Mechanism of Mitotic Checkpoint in Mammalian Cells

哺乳动物细胞有丝分裂检查点的机制

• 批准号: 6773261
• 负责人: Timothy Yen
• 金额: $ 34.04万
• 依托单位: RESEARCH INST OF FOX CHASE CAN CTR
• 依托单位国家: 美国
• 财政年份: 2003
• 资助国家: 美国
• 起止时间: 2003-07-07 至 2006-06-30
• 项目状态: 已结题
• 来源: https://reporter.nih.gov/project-details/6773261
• 关键词: aneuploidy; cell cycle; cell cycle proteins; cell line; centromere; chromosome movement; enzyme activity; laboratory rabbit; laboratory rat; microtubules; molecular assembly /self assembly; neoplasm /cancer genetics; protein kinase; protein protein interaction; tissue /cell culture; yeasts

DESCRIPTION (provided by applicant): The long-term objective of my lab is to obtain mechanistic insights into the role of aneuploidy in tumorogenesis. Our current focus on studying the key mechanical and regulatory events that specify accurate chromosome segregation in human cells is of direct importance towards understanding mechanisms that cause cancer and for the development of novel approaches to kill cancer cells. We have focused on identifying and characterizing the molecular components of the kinetochore as a major effort towards understanding the molecular requirements for accurate chromosome segregation. The goals of this proposal are to examine how some of these proteins work together to make a functional kinetochore that links kinetochore:microtubule interactions to the mitotic checkpoint pathway. We will use molecular, biochemical and microscopic approaches to accomplish our goals. This proposal will focus on the evolutionary conserved checkpoint kinases, hBUB 1 and MPS 1, and the Cdc27 subunit of the Anaphase Promoting Complex (APC). We will examine the mechanism by which hBUB 1 specifies the assembly of subdomain of the kinetochore that consists of checkpoint proteins hBUBR1, MAD1, MAD2 and Cdc20. These studies will be critical for understanding the dynamic nature of the interactions between checkpoint proteins and kinetochores. We will characterize the role of the hMPS 1 kinase in the mitotic checkpoint pathway by examining its importance at kinetochores and in transducing the signal from unattached kinetochores to the APC. Lastly, we have made the novel discovery that the Cdc27 subunit of the APC facilitates checkpoint inhibition of the APC in both humans and budding yeast. Our analysis of how Cdc27 accomplishes this provides a unique "bottoms-up" approach to study the signaling pathway that allows cells with even a single unattached chromosome from prematurely exiting mitosis.

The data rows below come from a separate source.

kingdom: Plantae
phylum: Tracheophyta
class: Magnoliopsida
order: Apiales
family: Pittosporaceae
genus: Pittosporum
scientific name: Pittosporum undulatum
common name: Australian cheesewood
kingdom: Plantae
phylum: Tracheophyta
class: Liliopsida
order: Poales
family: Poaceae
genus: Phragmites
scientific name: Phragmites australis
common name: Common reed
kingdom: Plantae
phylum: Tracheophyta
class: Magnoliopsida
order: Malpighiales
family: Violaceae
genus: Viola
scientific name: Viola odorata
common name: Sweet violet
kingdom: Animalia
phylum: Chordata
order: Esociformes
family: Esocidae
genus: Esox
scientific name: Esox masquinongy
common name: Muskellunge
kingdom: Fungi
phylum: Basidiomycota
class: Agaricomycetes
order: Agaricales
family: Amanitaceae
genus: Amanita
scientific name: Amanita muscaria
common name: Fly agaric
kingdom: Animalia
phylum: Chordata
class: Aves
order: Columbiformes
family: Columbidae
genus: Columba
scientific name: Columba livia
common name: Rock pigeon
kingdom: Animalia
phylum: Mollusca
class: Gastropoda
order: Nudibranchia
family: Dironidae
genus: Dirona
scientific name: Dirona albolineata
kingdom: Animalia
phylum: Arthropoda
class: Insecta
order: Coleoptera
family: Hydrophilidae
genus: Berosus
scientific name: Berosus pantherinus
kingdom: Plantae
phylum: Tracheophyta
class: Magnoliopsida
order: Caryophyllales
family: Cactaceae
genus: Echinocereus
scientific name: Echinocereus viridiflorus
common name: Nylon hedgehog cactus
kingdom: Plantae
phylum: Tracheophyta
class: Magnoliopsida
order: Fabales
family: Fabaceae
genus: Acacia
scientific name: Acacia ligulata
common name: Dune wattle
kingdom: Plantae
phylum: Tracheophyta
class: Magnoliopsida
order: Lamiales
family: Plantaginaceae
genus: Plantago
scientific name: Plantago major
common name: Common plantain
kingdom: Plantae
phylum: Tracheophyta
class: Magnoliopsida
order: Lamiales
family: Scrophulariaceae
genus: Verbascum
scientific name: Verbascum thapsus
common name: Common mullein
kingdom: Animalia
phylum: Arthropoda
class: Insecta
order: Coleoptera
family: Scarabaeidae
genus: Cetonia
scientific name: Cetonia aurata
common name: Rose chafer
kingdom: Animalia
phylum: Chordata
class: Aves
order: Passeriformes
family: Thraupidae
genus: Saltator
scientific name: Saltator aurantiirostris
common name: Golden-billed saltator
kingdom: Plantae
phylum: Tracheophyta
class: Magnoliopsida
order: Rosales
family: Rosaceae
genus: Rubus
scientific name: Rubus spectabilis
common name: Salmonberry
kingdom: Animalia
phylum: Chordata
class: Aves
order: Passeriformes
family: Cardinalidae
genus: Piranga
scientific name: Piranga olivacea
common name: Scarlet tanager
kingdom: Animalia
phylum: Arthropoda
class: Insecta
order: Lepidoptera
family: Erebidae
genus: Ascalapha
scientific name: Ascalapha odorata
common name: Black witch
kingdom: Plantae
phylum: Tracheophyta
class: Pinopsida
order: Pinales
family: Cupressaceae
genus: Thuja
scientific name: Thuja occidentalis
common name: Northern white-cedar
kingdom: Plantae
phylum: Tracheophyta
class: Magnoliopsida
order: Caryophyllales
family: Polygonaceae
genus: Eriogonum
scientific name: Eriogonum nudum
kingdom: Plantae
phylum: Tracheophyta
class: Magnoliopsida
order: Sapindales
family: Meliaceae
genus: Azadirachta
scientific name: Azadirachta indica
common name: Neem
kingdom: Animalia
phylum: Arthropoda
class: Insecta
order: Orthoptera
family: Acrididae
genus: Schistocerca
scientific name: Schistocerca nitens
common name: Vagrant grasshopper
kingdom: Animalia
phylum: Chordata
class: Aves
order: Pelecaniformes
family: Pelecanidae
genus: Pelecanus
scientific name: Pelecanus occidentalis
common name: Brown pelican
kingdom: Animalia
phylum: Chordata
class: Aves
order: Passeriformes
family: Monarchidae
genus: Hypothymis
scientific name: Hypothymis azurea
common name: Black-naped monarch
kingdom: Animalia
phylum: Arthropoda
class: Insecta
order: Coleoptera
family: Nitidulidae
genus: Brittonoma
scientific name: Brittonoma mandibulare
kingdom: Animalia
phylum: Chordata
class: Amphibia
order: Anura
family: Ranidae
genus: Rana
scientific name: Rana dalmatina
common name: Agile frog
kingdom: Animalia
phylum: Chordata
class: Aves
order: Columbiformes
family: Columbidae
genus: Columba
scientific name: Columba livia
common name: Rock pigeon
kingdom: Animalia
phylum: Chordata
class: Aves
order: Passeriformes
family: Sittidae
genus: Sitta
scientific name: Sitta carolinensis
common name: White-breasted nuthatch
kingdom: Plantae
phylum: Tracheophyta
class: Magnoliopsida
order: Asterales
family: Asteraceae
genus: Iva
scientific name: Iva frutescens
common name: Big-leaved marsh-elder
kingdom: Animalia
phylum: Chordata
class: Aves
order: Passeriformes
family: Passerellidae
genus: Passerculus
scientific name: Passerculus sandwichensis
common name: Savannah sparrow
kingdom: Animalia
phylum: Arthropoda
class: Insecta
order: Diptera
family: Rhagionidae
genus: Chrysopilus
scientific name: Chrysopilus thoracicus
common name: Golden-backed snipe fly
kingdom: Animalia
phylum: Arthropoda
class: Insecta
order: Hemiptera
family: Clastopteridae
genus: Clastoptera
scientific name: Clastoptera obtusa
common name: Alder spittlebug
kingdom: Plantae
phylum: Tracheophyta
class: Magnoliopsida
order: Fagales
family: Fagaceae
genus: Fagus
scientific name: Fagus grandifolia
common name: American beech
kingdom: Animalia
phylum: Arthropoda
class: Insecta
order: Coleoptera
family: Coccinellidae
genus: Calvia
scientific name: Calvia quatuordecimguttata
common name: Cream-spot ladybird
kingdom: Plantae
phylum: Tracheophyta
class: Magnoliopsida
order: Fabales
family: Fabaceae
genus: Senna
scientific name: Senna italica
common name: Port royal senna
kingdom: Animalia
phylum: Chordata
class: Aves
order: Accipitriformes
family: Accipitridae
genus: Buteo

描述（由申请人提供）：我实验室的长期目标是获得对非整倍性在肿瘤发生中作用的机械见解。我们目前的重点是研究指定人类细胞中准确染色体隔离的关键机械和调节事件，对于理解引起癌症的机制以及开发新的杀死癌细胞的方法至关重要。我们专注于识别和表征动元的分子成分，这是理解准确染色体分离的分子需求的主要努力。该提案的目标是检查其中一些蛋白质如何共同起作用，以使链接动力学的功能动力学：微管相互作用与有丝分裂检查点途径。我们将使用分子，生化和微观方法来实现我们的目标。该提案将集中于进化保守的检查点激酶，HBUB 1和MPS 1，以及促进复合物（APC）的CDC27亚基。我们将研究HBUB 1指定的机制，该机制指定了由检查点蛋白HBUBR1，MAD1，MAD2和CDC20组成的动力学的子域的组装。这些研究对于理解检查点蛋白与动力学之间相互作用的动态性质至关重要。我们将通过检查其在动力学上的重要性以及将信号从未附加的动脉化学转换为APC来表征HMP 1激酶在有丝分裂检查点途径中的作用。最后，我们已经做出了新的发现，即APC的CDC27亚基促进了人类和萌芽酵母中APC的检查点抑制。我们对CDC27如何完成的分析提供了一种独特的“自下而上”方法来研究信号传导途径，即使是单个未连接的染色体，也可以通过过度退出有丝分裂。